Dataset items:
————
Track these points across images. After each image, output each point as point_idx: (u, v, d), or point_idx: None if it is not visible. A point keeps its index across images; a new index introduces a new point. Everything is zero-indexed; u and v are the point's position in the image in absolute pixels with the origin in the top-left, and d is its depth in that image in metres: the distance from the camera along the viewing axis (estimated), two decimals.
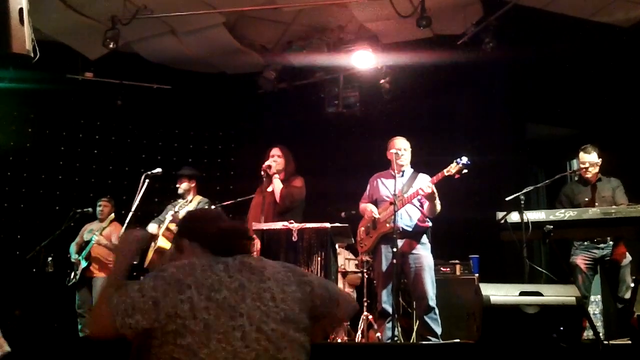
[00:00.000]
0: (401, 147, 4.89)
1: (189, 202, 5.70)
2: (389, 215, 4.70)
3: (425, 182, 4.70)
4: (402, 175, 4.88)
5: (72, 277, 6.41)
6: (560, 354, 3.36)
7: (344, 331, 5.70)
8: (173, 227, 5.49)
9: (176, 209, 5.55)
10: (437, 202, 4.68)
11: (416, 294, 4.74)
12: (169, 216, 5.55)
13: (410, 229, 4.74)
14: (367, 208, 4.92)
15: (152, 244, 5.54)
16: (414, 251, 4.72)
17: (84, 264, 6.32)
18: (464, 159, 4.53)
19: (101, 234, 6.36)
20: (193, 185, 5.85)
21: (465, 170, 4.54)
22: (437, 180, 4.61)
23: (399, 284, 4.78)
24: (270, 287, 1.90)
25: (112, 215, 6.51)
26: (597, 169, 5.17)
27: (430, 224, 4.84)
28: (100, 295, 1.90)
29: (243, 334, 1.78)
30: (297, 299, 1.92)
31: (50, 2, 6.35)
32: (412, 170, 4.96)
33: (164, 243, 5.46)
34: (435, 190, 4.60)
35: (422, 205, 4.82)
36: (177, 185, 5.81)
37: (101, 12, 6.54)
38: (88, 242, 6.41)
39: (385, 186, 4.93)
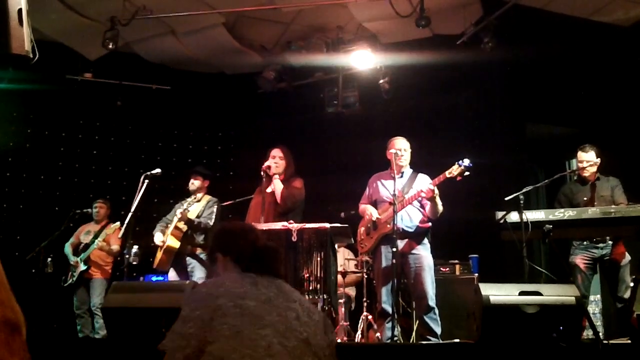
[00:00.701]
0: (401, 148, 4.89)
1: (198, 201, 5.67)
2: (389, 216, 4.70)
3: (425, 183, 4.71)
4: (402, 176, 4.88)
5: (68, 277, 6.41)
6: (560, 354, 3.36)
7: (344, 331, 5.70)
8: (181, 225, 5.46)
9: (184, 207, 5.50)
10: (439, 203, 4.68)
11: (416, 294, 4.74)
12: (178, 214, 5.53)
13: (410, 230, 4.74)
14: (367, 209, 4.91)
15: (161, 243, 5.52)
16: (414, 251, 4.72)
17: (83, 267, 6.32)
18: (466, 161, 4.52)
19: (104, 240, 6.36)
20: (206, 185, 5.82)
21: (467, 173, 4.54)
22: (438, 182, 4.61)
23: (399, 284, 4.78)
24: (296, 308, 1.94)
25: (118, 223, 6.42)
26: (595, 168, 5.16)
27: (430, 224, 4.84)
28: None
29: (268, 345, 1.79)
30: (320, 328, 1.97)
31: (49, 3, 6.35)
32: (411, 170, 4.95)
33: (172, 242, 5.43)
34: (436, 192, 4.60)
35: (422, 206, 4.82)
36: (191, 181, 5.78)
37: (100, 13, 6.54)
38: (87, 244, 6.40)
39: (385, 187, 4.92)
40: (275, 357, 1.78)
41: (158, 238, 5.51)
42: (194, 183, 5.74)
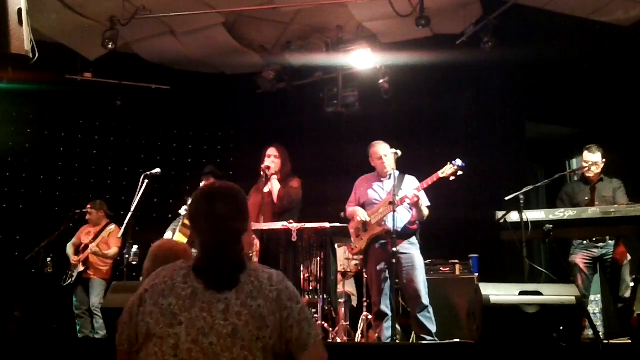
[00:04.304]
0: (385, 153, 4.88)
1: None
2: (380, 217, 4.70)
3: (413, 185, 4.74)
4: (390, 178, 4.88)
5: (67, 277, 6.40)
6: (560, 354, 3.35)
7: (344, 331, 5.69)
8: (188, 222, 5.47)
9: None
10: (424, 208, 4.70)
11: (409, 294, 4.73)
12: (182, 211, 5.53)
13: (400, 230, 4.73)
14: (357, 211, 4.90)
15: None
16: (405, 251, 4.71)
17: (81, 267, 6.32)
18: (459, 161, 4.53)
19: (97, 245, 6.35)
20: None
21: (460, 173, 4.54)
22: (431, 182, 4.62)
23: (394, 285, 4.77)
24: (228, 298, 1.78)
25: (113, 227, 6.43)
26: (599, 169, 5.17)
27: (417, 225, 4.84)
28: None
29: (176, 343, 1.73)
30: (259, 315, 1.77)
31: (49, 3, 6.34)
32: (397, 172, 4.94)
33: (180, 239, 5.43)
34: (420, 198, 4.61)
35: (411, 208, 4.82)
36: (204, 183, 5.80)
37: (100, 13, 6.54)
38: (87, 245, 6.40)
39: (373, 189, 4.94)
40: (182, 354, 1.72)
41: (167, 236, 5.55)
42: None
————
Task: Could you return exactly the stretch of the data above that starts at the line with "10: (437, 202, 4.68)" and ends at the line with "39: (385, 186, 4.93)", both lines included?

Solution to this problem:
10: (437, 202, 4.68)
11: (416, 294, 4.74)
12: (169, 216, 5.55)
13: (410, 229, 4.74)
14: (367, 208, 4.92)
15: (152, 244, 5.54)
16: (414, 251, 4.72)
17: (84, 264, 6.32)
18: (464, 159, 4.53)
19: (101, 234, 6.36)
20: (193, 185, 5.85)
21: (465, 170, 4.54)
22: (437, 180, 4.61)
23: (399, 284, 4.78)
24: (270, 287, 1.90)
25: (112, 215, 6.51)
26: (597, 169, 5.17)
27: (430, 224, 4.84)
28: (100, 295, 1.90)
29: (243, 334, 1.78)
30: (297, 299, 1.92)
31: (50, 2, 6.35)
32: (412, 170, 4.96)
33: (164, 243, 5.46)
34: (435, 190, 4.60)
35: (422, 205, 4.82)
36: (177, 185, 5.81)
37: (101, 12, 6.54)
38: (88, 242, 6.41)
39: (385, 186, 4.93)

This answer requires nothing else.